Task details
Pull every line of text from the rows below and copy it word for word, leaving out the pictures.
** start Record extracts **
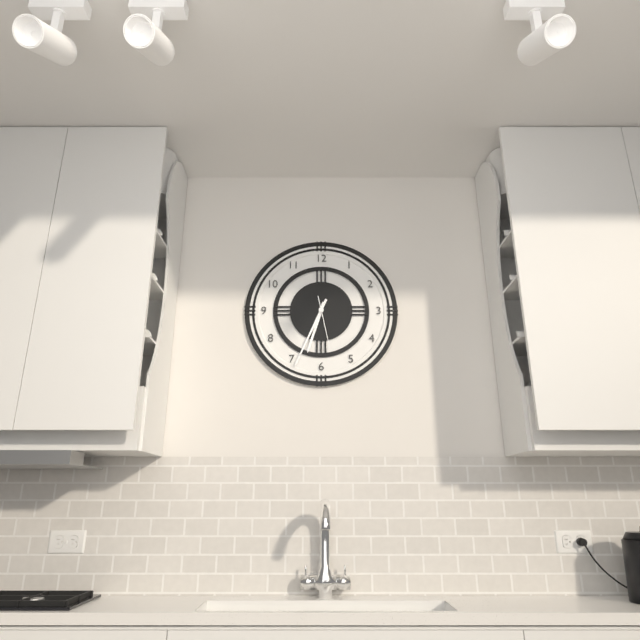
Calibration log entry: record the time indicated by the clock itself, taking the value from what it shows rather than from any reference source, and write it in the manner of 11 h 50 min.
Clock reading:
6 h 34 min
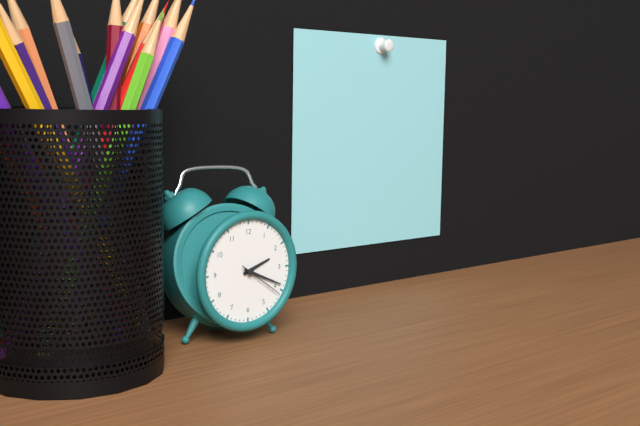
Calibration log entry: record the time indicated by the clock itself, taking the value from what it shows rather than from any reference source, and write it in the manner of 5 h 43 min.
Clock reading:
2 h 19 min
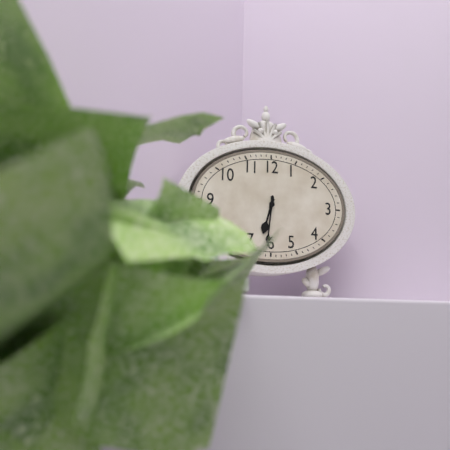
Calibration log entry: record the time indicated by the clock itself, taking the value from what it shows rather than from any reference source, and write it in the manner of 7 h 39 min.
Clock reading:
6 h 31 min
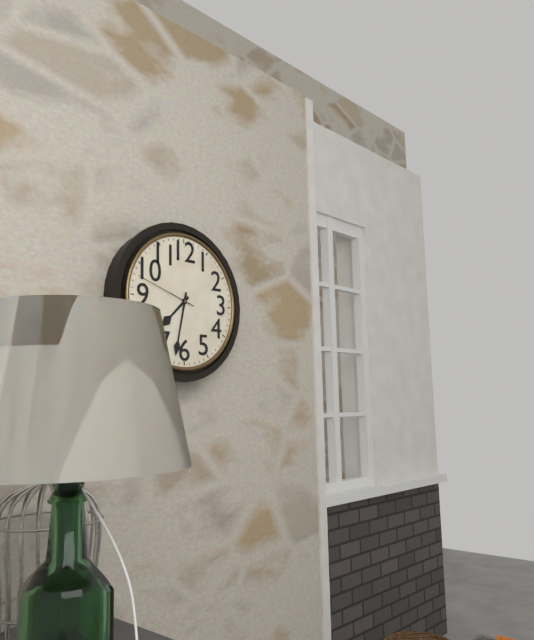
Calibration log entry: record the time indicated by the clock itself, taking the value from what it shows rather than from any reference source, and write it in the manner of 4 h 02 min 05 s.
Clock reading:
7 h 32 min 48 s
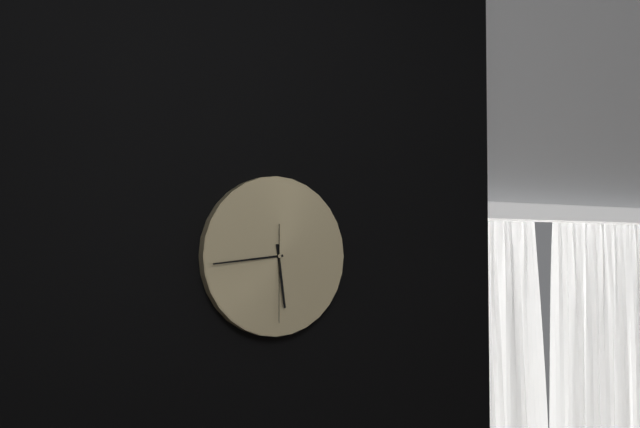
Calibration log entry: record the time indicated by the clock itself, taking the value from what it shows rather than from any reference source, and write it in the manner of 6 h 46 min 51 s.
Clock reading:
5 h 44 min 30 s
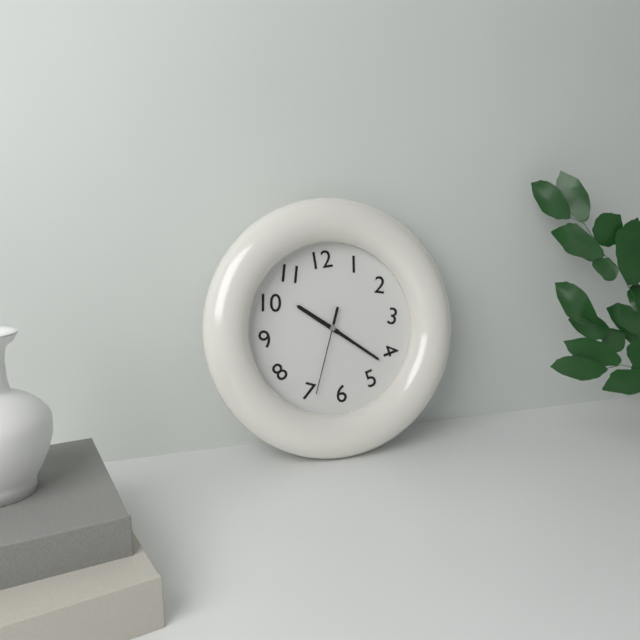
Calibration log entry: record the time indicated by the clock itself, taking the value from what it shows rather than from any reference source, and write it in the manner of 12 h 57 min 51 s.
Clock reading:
** end Record extracts **
The response
Calibration log entry: record the time indicated by the clock itself, taking the value from what it shows rather than from any reference source, and write it in the manner of 11 h 50 min.
Clock reading:
6 h 34 min
Calibration log entry: record the time indicated by the clock itself, taking the value from what it shows rather than from any reference source, and write it in the manner of 5 h 43 min.
Clock reading:
2 h 19 min
Calibration log entry: record the time indicated by the clock itself, taking the value from what it shows rather than from any reference source, and write it in the manner of 7 h 39 min.
Clock reading:
6 h 31 min
Calibration log entry: record the time indicated by the clock itself, taking the value from what it shows rather than from any reference source, and write it in the manner of 4 h 02 min 05 s.
Clock reading:
7 h 32 min 48 s
Calibration log entry: record the time indicated by the clock itself, taking the value from what it shows rather than from any reference source, and write it in the manner of 6 h 46 min 51 s.
Clock reading:
5 h 44 min 30 s
Calibration log entry: record the time indicated by the clock itself, taking the value from what it shows rather than from any reference source, and write it in the manner of 12 h 57 min 51 s.
Clock reading:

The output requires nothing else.